Ezra Klein’s article in Newsweek is pretty amusing. Ezra is another Democrat who has taken to blaming the Filibuster for the Senate not passing the a deeply-unpopular health care bill. His article contains some interesting history of about the filibuster, but it lacks any reason why the Senate should do away with the filibuster. Ezra opines:
This is the consequence of running the Senate by twisting the rules rather than following their spirit. It’s not just that you have the 60-vote filibuster process competing against the 51-vote reconciliation process. It’s that you have the Senate wasting days and weeks in cloture votes for doomed filibusters and rewriting legislation to conform to the odd limits of the reconciliation process. And as the minority becomes less responsible with the filibuster (and hoo boy, have minority Republicans become less responsible with the filibuster), the majority needs to use reconciliation more often.

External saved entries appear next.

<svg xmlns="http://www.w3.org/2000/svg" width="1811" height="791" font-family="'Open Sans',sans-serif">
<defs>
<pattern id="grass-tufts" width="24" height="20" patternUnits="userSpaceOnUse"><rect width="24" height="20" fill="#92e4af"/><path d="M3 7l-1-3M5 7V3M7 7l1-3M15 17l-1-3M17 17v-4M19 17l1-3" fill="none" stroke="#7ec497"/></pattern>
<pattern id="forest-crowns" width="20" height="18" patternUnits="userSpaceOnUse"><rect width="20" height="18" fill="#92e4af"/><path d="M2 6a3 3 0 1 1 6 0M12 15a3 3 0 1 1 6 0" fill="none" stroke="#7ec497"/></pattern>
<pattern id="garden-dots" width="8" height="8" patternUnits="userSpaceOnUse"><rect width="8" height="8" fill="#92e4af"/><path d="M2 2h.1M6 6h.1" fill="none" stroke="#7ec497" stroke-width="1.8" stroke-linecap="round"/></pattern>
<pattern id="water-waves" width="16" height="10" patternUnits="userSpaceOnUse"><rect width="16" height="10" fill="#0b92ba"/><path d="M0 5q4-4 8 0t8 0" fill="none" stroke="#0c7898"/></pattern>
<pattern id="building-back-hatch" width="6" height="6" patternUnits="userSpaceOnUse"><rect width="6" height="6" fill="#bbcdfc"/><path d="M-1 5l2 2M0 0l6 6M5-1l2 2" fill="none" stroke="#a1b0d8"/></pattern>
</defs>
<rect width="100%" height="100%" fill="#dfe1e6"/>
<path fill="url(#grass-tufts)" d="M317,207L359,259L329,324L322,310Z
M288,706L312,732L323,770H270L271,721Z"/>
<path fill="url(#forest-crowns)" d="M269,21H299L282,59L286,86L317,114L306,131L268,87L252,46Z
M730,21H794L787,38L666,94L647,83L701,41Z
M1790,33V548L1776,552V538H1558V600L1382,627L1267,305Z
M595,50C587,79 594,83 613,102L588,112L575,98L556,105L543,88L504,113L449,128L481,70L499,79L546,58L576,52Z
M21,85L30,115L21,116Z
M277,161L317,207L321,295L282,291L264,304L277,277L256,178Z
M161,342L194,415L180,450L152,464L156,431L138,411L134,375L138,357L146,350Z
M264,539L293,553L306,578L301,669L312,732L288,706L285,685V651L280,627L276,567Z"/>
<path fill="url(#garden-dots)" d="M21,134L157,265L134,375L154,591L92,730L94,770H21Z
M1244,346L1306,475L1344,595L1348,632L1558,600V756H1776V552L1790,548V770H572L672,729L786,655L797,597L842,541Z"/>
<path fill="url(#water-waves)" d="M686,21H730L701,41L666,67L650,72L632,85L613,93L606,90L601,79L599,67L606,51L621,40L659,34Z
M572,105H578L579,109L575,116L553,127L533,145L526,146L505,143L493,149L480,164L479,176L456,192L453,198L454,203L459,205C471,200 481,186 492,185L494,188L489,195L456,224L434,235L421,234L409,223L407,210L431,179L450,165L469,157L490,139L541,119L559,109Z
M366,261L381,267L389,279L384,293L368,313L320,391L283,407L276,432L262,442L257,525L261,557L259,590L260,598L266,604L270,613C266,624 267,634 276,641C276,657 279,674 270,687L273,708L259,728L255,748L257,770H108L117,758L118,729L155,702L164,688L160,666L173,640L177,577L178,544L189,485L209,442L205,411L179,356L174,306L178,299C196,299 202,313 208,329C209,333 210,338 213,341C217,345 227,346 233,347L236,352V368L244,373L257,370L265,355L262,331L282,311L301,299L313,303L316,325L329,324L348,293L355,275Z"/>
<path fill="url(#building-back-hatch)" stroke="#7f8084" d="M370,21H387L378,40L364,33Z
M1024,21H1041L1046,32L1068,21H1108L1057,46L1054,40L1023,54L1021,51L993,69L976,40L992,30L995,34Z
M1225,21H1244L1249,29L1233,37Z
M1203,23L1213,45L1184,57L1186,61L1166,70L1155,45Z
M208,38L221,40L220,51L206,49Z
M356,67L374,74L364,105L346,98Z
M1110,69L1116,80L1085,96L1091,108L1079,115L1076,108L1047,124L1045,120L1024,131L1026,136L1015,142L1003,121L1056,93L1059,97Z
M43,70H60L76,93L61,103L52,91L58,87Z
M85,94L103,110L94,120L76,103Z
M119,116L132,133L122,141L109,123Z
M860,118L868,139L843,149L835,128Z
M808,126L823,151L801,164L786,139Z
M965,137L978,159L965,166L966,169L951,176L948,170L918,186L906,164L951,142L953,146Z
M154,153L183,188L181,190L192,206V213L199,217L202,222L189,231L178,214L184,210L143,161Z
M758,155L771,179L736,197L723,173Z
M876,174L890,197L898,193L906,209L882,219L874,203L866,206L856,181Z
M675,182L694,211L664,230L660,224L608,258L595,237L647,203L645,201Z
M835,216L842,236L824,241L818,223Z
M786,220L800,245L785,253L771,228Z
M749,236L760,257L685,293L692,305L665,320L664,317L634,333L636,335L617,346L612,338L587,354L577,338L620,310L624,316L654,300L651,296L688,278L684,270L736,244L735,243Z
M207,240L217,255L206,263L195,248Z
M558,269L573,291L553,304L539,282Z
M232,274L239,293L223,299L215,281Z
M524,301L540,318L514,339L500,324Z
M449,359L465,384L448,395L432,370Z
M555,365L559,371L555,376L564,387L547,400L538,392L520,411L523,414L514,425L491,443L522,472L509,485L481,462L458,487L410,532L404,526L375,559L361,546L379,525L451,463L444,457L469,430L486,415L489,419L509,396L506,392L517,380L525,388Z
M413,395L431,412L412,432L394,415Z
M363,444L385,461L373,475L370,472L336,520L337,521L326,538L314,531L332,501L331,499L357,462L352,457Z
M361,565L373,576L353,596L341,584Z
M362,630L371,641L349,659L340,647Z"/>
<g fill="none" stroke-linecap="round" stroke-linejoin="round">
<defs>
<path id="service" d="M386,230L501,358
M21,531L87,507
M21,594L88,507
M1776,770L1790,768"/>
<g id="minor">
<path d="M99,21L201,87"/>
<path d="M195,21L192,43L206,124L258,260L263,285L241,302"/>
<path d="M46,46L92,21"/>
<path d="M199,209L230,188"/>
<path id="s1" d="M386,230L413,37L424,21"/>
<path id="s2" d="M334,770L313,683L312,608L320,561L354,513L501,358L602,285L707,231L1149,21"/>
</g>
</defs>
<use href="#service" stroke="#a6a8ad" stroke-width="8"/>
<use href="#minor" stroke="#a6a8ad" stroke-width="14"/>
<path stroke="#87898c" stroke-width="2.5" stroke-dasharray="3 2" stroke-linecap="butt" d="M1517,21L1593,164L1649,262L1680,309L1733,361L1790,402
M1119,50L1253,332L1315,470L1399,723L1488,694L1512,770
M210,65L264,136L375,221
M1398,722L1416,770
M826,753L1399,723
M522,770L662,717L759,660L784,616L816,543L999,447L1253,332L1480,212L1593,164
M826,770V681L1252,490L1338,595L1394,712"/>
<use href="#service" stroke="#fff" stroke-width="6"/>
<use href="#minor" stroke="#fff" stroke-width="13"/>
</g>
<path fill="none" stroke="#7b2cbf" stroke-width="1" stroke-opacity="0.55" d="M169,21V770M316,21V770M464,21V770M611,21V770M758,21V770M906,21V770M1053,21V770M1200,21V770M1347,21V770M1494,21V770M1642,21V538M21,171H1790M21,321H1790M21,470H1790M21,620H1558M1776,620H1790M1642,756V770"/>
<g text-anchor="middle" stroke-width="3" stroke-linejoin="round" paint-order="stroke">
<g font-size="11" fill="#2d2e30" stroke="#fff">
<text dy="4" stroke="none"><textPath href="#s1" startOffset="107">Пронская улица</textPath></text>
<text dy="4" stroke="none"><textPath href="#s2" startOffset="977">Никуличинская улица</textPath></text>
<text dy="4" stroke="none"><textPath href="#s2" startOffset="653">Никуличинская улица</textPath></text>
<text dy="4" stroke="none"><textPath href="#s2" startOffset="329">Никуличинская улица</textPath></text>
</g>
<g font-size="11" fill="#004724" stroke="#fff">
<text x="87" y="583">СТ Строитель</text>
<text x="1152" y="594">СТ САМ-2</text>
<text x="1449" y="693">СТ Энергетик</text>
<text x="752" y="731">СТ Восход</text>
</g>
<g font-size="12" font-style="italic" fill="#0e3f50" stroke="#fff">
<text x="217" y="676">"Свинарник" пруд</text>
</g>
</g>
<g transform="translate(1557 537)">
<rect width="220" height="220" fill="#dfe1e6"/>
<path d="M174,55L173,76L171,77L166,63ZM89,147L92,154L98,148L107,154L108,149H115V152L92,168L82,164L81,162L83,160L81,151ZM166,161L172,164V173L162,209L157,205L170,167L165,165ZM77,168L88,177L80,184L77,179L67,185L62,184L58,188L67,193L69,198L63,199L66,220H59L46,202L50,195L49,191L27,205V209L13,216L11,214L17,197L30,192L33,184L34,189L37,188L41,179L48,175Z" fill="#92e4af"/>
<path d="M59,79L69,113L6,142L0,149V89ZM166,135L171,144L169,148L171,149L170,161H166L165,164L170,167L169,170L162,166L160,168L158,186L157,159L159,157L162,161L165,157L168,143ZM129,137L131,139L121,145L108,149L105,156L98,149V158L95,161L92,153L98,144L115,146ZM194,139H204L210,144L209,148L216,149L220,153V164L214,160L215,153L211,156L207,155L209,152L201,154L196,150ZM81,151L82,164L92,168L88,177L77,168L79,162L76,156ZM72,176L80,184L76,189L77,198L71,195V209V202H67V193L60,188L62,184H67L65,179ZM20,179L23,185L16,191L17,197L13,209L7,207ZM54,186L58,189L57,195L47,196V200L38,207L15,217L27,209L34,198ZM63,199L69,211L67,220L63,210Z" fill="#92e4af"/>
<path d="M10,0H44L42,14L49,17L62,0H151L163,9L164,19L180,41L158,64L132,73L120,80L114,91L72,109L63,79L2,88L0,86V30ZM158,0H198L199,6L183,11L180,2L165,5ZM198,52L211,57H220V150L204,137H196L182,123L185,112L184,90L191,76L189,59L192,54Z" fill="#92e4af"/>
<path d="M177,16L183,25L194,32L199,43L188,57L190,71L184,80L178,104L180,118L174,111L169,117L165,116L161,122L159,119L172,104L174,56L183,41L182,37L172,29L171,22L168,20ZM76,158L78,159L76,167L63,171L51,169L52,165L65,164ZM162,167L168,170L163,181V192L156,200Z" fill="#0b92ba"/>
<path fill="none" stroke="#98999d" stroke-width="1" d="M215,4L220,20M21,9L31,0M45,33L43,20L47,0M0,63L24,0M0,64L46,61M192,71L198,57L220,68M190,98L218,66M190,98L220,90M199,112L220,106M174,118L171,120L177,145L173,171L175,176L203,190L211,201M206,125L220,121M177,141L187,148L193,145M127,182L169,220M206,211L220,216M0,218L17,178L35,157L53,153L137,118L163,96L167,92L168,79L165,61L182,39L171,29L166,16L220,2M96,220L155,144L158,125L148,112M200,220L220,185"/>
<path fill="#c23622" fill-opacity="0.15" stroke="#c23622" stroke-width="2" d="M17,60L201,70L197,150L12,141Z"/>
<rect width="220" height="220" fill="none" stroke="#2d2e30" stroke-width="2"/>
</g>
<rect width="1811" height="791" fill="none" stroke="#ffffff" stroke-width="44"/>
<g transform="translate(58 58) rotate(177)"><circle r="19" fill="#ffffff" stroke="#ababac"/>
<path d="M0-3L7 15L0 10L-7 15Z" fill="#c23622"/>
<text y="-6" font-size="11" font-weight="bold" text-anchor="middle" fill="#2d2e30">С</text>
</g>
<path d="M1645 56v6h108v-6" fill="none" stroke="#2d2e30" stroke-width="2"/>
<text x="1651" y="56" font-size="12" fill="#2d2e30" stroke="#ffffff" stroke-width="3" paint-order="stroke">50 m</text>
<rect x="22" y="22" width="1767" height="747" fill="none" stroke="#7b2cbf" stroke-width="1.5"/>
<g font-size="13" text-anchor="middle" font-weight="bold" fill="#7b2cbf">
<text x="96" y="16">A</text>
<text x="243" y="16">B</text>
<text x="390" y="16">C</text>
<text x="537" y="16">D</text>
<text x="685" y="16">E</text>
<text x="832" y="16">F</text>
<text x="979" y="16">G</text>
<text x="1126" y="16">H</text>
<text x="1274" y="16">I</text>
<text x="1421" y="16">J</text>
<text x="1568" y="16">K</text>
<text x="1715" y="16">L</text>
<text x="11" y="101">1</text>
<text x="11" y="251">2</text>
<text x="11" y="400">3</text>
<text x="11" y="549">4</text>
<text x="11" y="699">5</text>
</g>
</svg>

Even a kid in civics class would recognize that this is all nuts. The Senate should eliminate the filibuster and budget reconciliation, and require either a 51- or 60-vote majority. Exploiting loopholes is no way to run a country.

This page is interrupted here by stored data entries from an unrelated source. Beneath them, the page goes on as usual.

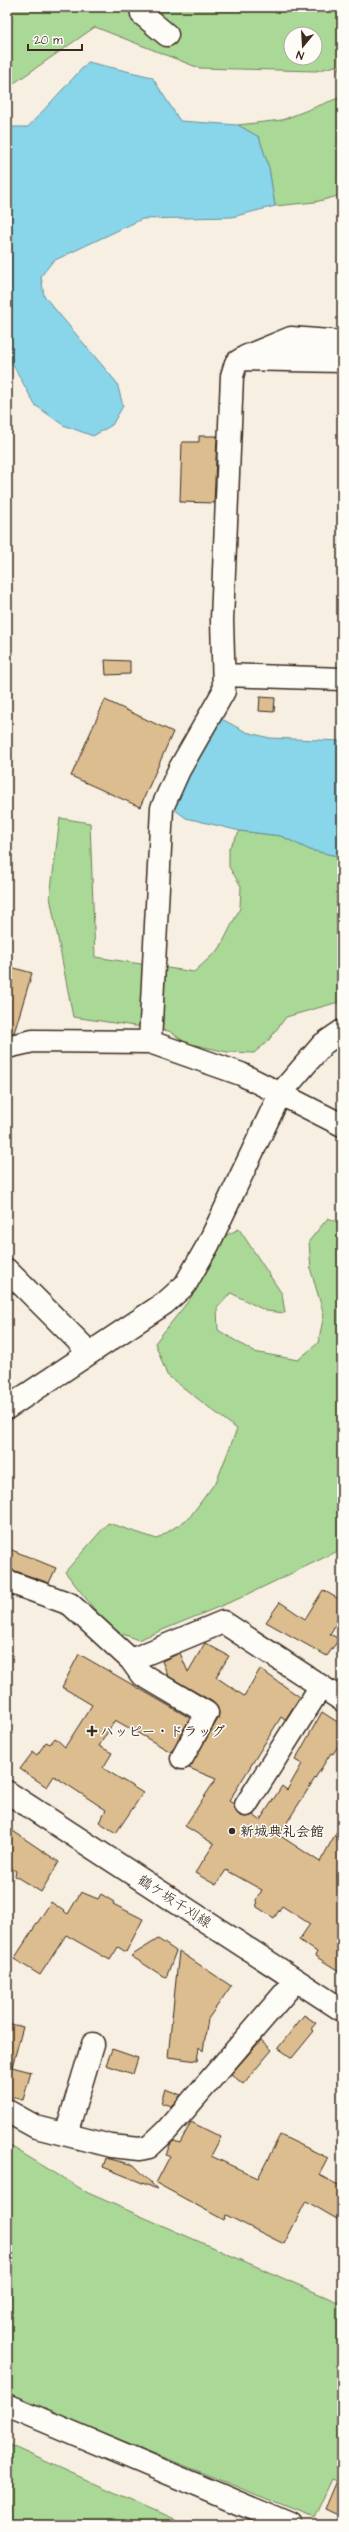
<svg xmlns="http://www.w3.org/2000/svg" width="349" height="2532" font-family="'Architects Daughter','Klee One',sans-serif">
<rect width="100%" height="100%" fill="#f6efe2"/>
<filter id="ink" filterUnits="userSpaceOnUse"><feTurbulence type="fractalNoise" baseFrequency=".025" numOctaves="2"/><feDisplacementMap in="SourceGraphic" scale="8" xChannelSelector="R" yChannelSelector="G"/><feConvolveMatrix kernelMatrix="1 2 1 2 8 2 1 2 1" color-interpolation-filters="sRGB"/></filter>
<g filter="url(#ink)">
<path fill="#aad897" stroke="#72815a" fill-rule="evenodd" d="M7,7h335v188l-27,7 -40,4 -6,-38 -10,-31 -21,-12 44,-5 59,-23 -2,-32 -23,6 -117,-3 -104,-41 -88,61zM291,34h24v24h-24z
M60,818l30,5 5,134 99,15 26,-24 20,-40 1,-22 -12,-19v-19l11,-17 41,5 29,14 32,7v144l-56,16 -18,24 -14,12 -27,-1 -41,-9 -17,-12 -96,-14 -23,-120z
M328,1218l14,6v325l-104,50 -100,41 -28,-11 -45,-57 43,-49 49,16 32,-21 28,-38 20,-51 -70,-54 -12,-32 35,-44 33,-62 16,-8 43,65 3,19 -19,-2 -35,-18 -14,15 1,22 36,22 44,8 20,-17 6,-28 -13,-44 -2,-30z
M7,2144l81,49 254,111v179l-10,-4 -18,39 -307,-124z
M7,2444l180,81h-180z"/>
<path fill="#89d5e9" stroke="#6a9198" d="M88,62l64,15 28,44 58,4 21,12 10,31 6,38 -43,11 -90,2 -89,42 -12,15 3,20 73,87 6,23 -11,19 -19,11 -30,-11 -28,-20 -28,-51v-227h21z
M220,718l26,14 24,6 72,3v116l-32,-7 -29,-14 -41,-5 -54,-13 -15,-11z"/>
<path fill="#dbbd8f" stroke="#3b2a1e" d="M199,436h18l-3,67 -34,-1 2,-60h17z
M105,660l25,1v13l-24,1z
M260,697l15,1 -1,14 -15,-1z
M105,700l68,32 -33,75 -69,-31z
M7,966l25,7 -18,60 -7,1z
M7,1548l49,20 -7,15 -42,-15z
M323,1590l19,11v13l-12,20 9,5 -12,17 -61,-34 14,-20 25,17z
M205,1643l24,13 -13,21 28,19 16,-27 40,28 -15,23 -4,-3 -52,84 5,3 1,6 5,6 6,1 7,-2 7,5 22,-34 5,4 15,-26 -7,-4 27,-48 20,13v15l-9,14 -2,-1 -52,82 41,27 22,-40v151l-27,-17 2,-4 -18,-12 11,-16 -28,-18 -8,12 -17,-11 -1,-7 6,-10 -36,-20 -10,15 -21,-12 19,-29 -29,-18 31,-47 -27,-11 29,-49 1,-6 -6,-11 -45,-26 -6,-15 18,-8 8,19z
M79,1654l111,64 -19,34 -56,-32 -16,26 13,7 -9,15 40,25 -27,40 -17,-11 7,-12 -52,-34 -7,11 -27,-18 13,-17 4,3 9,-13 4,2 5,-6 10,9 27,-42 -30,-18z
M7,1827l52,35 -18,30 -26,-16 1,-5 -9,-5z
M81,1892l17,7 3,-5 13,8 -1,2 30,15 -17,33 -8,-5 -8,13 -44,-25 -26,40 -26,-16 37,-57 17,12z
M158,1939l18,12 -10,27 -35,-22z
M179,1951l52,35 -23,33 -5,32 -4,-4 -2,14 -29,-4z
M304,2015l12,8 -5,6 3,2 -22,27 -14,-10z
M7,2023l16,4 -11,40 19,5 -8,28 -16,-4 3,-28 -3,-1z
M261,2040l11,10 -29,34 -12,-10z
M112,2049l26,9 -5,16 -27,-9z
M165,2089l16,6 -10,11 -10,-3z
M191,2122l30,15 -10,19 47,22 22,-43 48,23 -9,17 23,12v35l-36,-21 -22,43 -58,-29 -2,5 -68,-37 14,-27 -4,-2 5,-11 3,-2 6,2z
M106,2158l28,7 23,24 -54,-22z
M342,2469v48l-17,-8z"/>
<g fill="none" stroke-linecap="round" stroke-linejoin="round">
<g stroke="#3b2a1e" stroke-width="25">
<path id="minor" d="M141,7l1,7 25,21
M245,357l46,-19 51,4
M224,675l118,4
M150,1042l12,-234 17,-38 45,-79 -2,-71 10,-244 4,-13 6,-4 100,2
M7,1047l26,-6 117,1 91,32 101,51
M7,1270l82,82
M7,1408l158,-105 20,-18 23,-40 72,-151 43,-50 19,-13
M7,1581l63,23 61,56 10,14 66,39 -25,45
M131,1660l92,-38 119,78
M246,1805l75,-119
M7,2111l29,16 75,19 29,3 9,-2 18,-17 129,-150
M66,2134l27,-90
M7,2405l284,120"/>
</g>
<g stroke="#3b2a1e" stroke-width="25">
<path id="major" d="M7,1792l335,218"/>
</g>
<use href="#minor" stroke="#fdfcf7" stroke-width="22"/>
<use href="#major" stroke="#fdfcf7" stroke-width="22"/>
</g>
</g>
<g fill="#3b2a1e" stroke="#fdfcf7" stroke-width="1.5">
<path d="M90 1725h4v4h4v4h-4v4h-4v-4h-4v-4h4z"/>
<circle cx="232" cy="1831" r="4"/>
</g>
<g text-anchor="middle" stroke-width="3" stroke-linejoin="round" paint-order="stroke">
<g font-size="14" font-weight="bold" fill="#3b2a1e" stroke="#fdfcf7" text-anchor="start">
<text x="100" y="1736">ハッピー・ドラッグ</text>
<text x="240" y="1836">新城典礼会館</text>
</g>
<g font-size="14" fill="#3b2a1e" stroke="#fdfcf7">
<text transform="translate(175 1901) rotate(33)" y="5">鶴ケ坂千刈線</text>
</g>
</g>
<rect width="349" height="2532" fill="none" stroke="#fdfcf7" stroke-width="24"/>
<rect x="12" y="12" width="325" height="2508" fill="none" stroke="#3b2a1e" stroke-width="1.5" filter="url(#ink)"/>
<g transform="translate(303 46) rotate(198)"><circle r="19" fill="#fdfcf7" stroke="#afa8a0"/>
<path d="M0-3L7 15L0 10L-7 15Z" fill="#3b2a1e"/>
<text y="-6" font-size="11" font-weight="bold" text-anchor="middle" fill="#3b2a1e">N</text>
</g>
<path d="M28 44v6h54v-6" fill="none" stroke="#3b2a1e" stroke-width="2"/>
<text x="34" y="44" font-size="12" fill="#3b2a1e" stroke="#fdfcf7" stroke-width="3" paint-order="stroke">20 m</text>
</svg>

You are right Ezra, exploiting loopholes is no way to run a country. A better way is by being bipartisan. If the Democrats had worked from the beginning to be bipartisan, they could have passed a bill a year ago. If you have minority Republicans being “less responsible with the filibuster”, you might have why. In this case, we have a Democratic majority that wants to ram through a partisan health care bill that the public doesn’t want. I’m not speaking to all cases of the Republicans using the filibuster, but in this case it looks like it is the Republicans who are responsibly using the filibuster to try to defeat a program the American people don’t want. That’s a reason to keep the filibuster, not repeal it.